Problem requirements =
This exercise asks for a copy of each line in the records below with the word "Right" in it.

Records provided =
=== Begin Enclosure ===
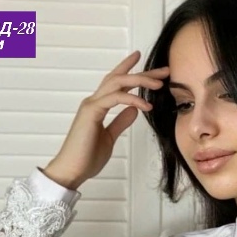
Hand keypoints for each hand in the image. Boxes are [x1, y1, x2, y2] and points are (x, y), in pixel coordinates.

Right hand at [44, 51, 169, 188]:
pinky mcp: (92, 112)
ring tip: (159, 83)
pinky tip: (146, 106)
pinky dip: (133, 99)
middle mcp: (94, 101)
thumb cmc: (87, 157)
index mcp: (98, 106)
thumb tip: (134, 110)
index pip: (116, 83)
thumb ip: (120, 122)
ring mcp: (92, 105)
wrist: (72, 170)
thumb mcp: (110, 137)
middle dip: (142, 73)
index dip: (130, 71)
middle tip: (164, 71)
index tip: (147, 66)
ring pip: (117, 82)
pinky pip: (115, 98)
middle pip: (119, 78)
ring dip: (140, 80)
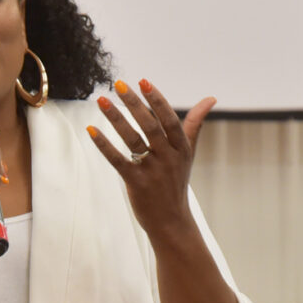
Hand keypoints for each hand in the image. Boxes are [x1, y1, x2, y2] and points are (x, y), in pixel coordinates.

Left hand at [86, 78, 214, 242]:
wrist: (171, 221)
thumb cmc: (176, 182)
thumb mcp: (187, 153)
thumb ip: (194, 124)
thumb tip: (211, 98)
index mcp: (181, 148)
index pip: (169, 120)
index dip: (157, 100)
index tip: (144, 81)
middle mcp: (168, 158)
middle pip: (150, 126)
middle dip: (134, 103)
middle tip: (118, 84)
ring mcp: (152, 171)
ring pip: (132, 139)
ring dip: (116, 118)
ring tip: (101, 100)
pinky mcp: (136, 182)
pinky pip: (118, 160)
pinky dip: (104, 145)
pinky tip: (91, 129)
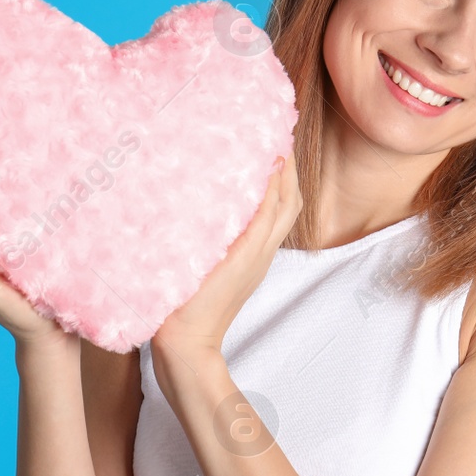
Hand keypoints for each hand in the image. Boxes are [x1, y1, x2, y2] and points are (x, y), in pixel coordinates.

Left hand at [153, 149, 301, 360]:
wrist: (185, 345)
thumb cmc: (184, 307)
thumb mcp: (201, 264)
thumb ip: (205, 238)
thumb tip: (191, 209)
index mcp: (254, 252)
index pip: (279, 205)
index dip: (282, 174)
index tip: (273, 142)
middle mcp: (261, 251)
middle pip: (290, 200)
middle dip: (288, 163)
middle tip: (277, 129)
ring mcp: (255, 257)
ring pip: (283, 205)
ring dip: (284, 171)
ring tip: (276, 138)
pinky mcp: (243, 261)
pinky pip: (265, 221)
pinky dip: (271, 194)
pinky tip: (268, 169)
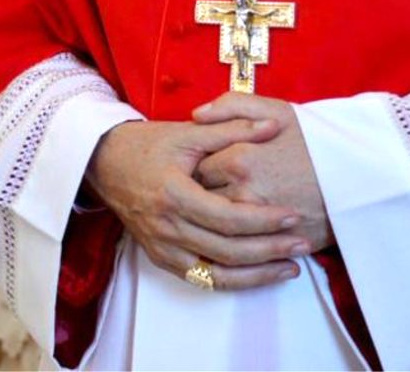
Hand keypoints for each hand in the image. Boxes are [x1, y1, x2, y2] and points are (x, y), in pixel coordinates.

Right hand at [84, 117, 309, 288]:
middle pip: (226, 251)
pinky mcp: (161, 258)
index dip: (263, 220)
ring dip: (256, 275)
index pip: (228, 218)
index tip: (293, 216)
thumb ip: (234, 128)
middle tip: (303, 245)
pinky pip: (201, 279)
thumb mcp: (192, 131)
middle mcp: (167, 227)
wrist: (106, 162)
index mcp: (175, 195)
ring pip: (216, 274)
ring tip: (290, 268)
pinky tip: (258, 275)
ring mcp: (162, 247)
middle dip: (269, 251)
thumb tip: (273, 127)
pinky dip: (231, 281)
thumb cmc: (151, 143)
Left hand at [193, 93, 332, 252]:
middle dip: (198, 195)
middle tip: (201, 188)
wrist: (360, 176)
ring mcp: (256, 225)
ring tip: (213, 212)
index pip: (195, 168)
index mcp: (239, 158)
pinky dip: (226, 246)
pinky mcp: (271, 247)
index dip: (195, 166)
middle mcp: (241, 193)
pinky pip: (233, 254)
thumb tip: (196, 114)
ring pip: (214, 228)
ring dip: (209, 222)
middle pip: (200, 200)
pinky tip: (228, 235)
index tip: (198, 164)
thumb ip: (232, 105)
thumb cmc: (316, 140)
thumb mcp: (278, 110)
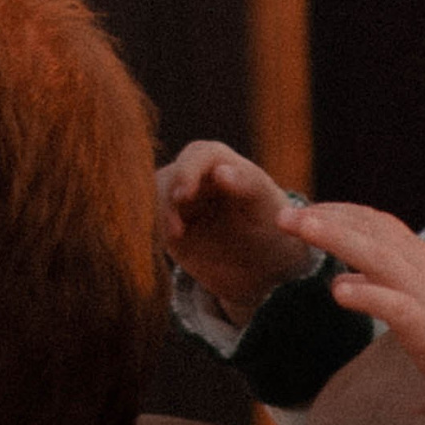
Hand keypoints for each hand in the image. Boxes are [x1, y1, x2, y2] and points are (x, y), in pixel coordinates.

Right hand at [157, 139, 315, 322]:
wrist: (264, 268)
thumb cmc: (272, 229)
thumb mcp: (267, 207)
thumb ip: (247, 184)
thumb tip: (220, 170)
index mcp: (221, 162)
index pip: (198, 156)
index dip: (188, 171)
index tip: (185, 195)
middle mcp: (195, 176)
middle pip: (169, 176)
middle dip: (167, 197)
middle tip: (175, 229)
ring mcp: (178, 201)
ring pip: (154, 200)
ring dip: (159, 216)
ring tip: (176, 237)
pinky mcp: (168, 225)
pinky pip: (151, 224)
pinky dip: (155, 231)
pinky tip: (173, 243)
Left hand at [284, 201, 424, 392]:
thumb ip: (388, 288)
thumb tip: (344, 280)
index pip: (378, 225)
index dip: (340, 213)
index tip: (306, 211)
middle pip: (372, 232)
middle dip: (326, 219)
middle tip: (283, 214)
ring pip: (379, 258)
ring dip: (337, 239)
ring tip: (301, 228)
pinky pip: (398, 308)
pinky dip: (369, 295)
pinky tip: (339, 291)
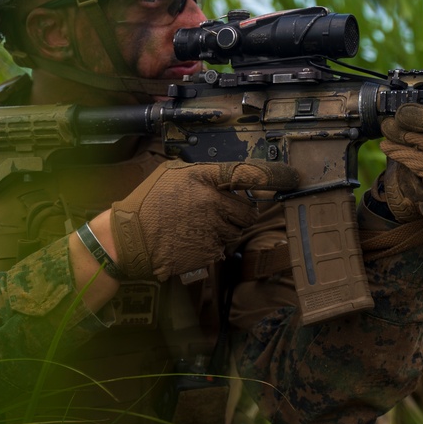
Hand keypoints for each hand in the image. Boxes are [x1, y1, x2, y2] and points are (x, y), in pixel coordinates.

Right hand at [110, 160, 297, 280]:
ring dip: (224, 230)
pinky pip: (223, 247)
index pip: (248, 174)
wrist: (129, 238)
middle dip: (238, 213)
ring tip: (196, 227)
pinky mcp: (209, 250)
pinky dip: (212, 245)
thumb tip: (225, 177)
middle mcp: (212, 201)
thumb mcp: (171, 173)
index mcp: (203, 178)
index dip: (274, 176)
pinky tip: (191, 240)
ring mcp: (211, 227)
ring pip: (236, 231)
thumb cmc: (148, 203)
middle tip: (217, 214)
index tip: (292, 179)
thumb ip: (200, 173)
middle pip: (247, 210)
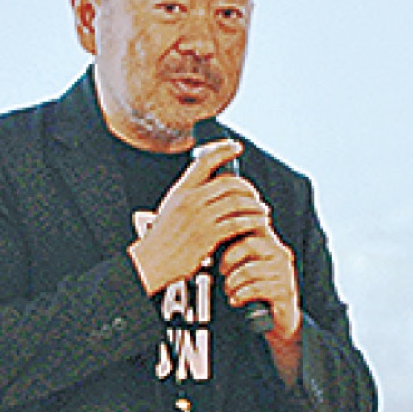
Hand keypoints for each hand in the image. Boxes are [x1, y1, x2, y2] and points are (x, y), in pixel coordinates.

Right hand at [127, 140, 270, 295]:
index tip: (236, 147)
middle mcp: (190, 201)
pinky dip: (252, 222)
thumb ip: (188, 200)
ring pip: (236, 202)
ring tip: (262, 211)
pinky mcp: (207, 236)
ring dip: (254, 206)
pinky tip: (257, 225)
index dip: (222, 150)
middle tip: (255, 196)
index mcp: (180, 192)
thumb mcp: (168, 211)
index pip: (203, 162)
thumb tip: (208, 192)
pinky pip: (237, 223)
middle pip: (228, 182)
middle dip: (248, 187)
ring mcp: (199, 218)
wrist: (150, 264)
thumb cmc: (160, 242)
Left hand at [218, 225, 301, 344]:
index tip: (220, 251)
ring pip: (249, 269)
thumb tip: (211, 237)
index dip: (231, 235)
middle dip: (229, 260)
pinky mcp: (284, 291)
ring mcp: (284, 272)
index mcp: (272, 243)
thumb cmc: (261, 289)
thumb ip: (238, 250)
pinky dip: (240, 296)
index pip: (251, 227)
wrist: (284, 318)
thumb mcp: (251, 265)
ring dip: (232, 283)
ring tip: (230, 291)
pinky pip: (256, 288)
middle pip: (249, 244)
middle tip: (223, 273)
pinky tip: (236, 300)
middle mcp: (280, 253)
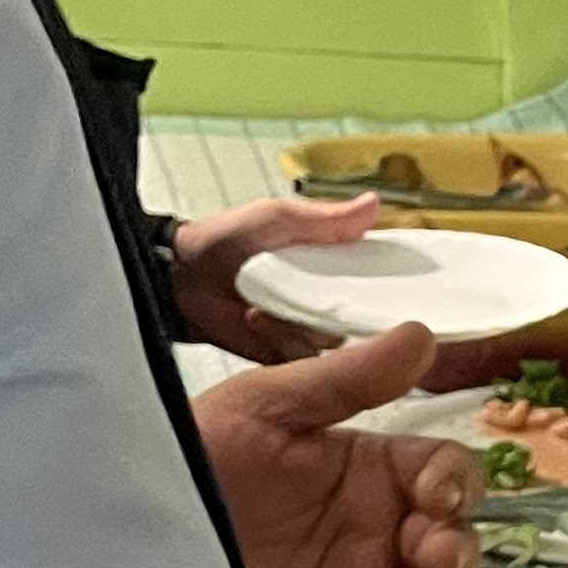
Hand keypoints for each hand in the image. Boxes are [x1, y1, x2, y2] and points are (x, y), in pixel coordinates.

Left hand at [171, 191, 380, 359]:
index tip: (382, 288)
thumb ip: (325, 219)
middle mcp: (327, 302)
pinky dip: (284, 344)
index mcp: (333, 266)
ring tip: (266, 307)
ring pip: (335, 344)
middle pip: (362, 320)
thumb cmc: (226, 240)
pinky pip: (306, 362)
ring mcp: (309, 332)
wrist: (182, 280)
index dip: (385, 287)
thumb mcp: (277, 218)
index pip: (375, 281)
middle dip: (339, 312)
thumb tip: (373, 205)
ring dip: (301, 326)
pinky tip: (259, 322)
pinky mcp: (290, 358)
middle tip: (308, 296)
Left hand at [195, 325, 481, 567]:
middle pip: (453, 543)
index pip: (446, 474)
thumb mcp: (266, 406)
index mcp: (365, 468)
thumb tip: (417, 338)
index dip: (455, 485)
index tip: (433, 495)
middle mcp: (371, 528)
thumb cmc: (194, 458)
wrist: (136, 540)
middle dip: (451, 553)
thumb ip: (345, 378)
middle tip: (422, 555)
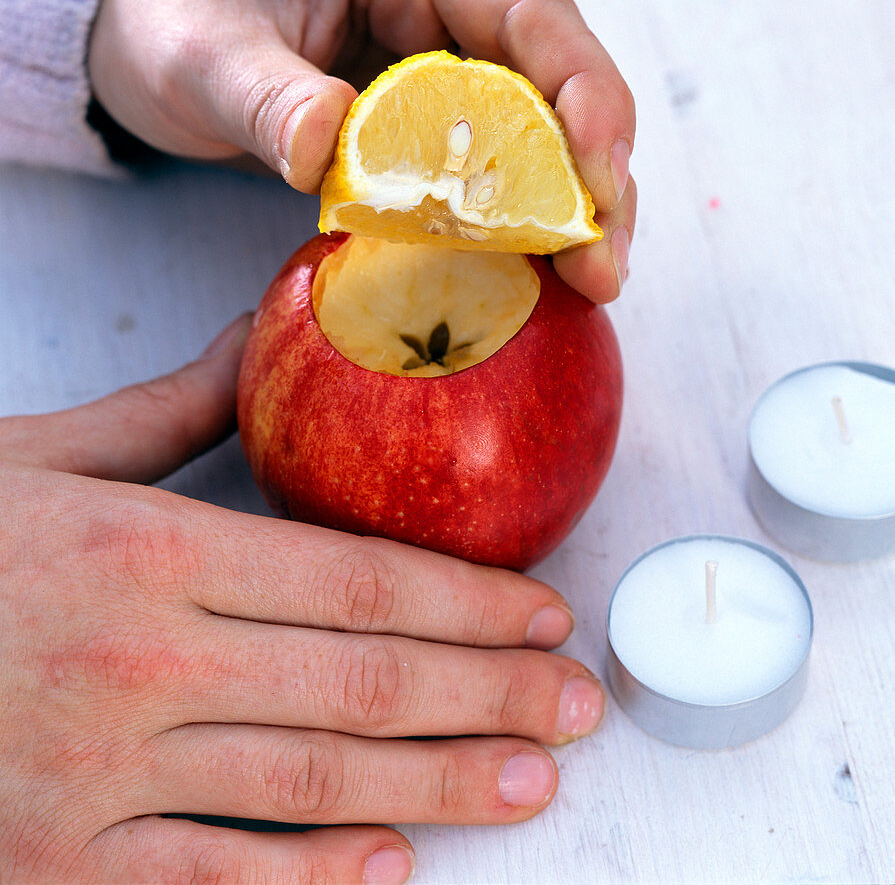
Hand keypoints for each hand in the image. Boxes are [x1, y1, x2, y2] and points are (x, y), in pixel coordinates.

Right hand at [0, 316, 604, 883]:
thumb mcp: (46, 452)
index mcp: (145, 551)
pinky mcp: (53, 866)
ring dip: (440, 786)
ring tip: (531, 782)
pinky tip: (395, 868)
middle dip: (487, 693)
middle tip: (577, 704)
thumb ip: (173, 409)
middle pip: (360, 685)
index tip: (543, 612)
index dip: (465, 601)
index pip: (354, 580)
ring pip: (311, 792)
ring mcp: (97, 779)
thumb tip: (264, 334)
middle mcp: (138, 665)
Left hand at [88, 0, 635, 302]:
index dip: (583, 98)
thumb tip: (327, 151)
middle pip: (563, 79)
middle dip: (594, 173)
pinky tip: (542, 267)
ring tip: (593, 278)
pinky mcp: (439, 102)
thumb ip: (269, 98)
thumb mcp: (205, 56)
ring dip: (572, 203)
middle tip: (606, 264)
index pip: (532, 15)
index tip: (601, 181)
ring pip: (546, 125)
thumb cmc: (179, 16)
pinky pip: (501, 156)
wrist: (154, 26)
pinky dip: (524, 213)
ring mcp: (453, 47)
=== End Enclosure ===
Solution for this task =
Right hand at [44, 51, 169, 188]:
Right hand at [84, 117, 309, 288]:
Right hand at [157, 139, 315, 322]:
Right hand at [110, 160, 297, 280]:
Right hand at [127, 140, 270, 295]:
Right hand at [0, 316, 604, 883]:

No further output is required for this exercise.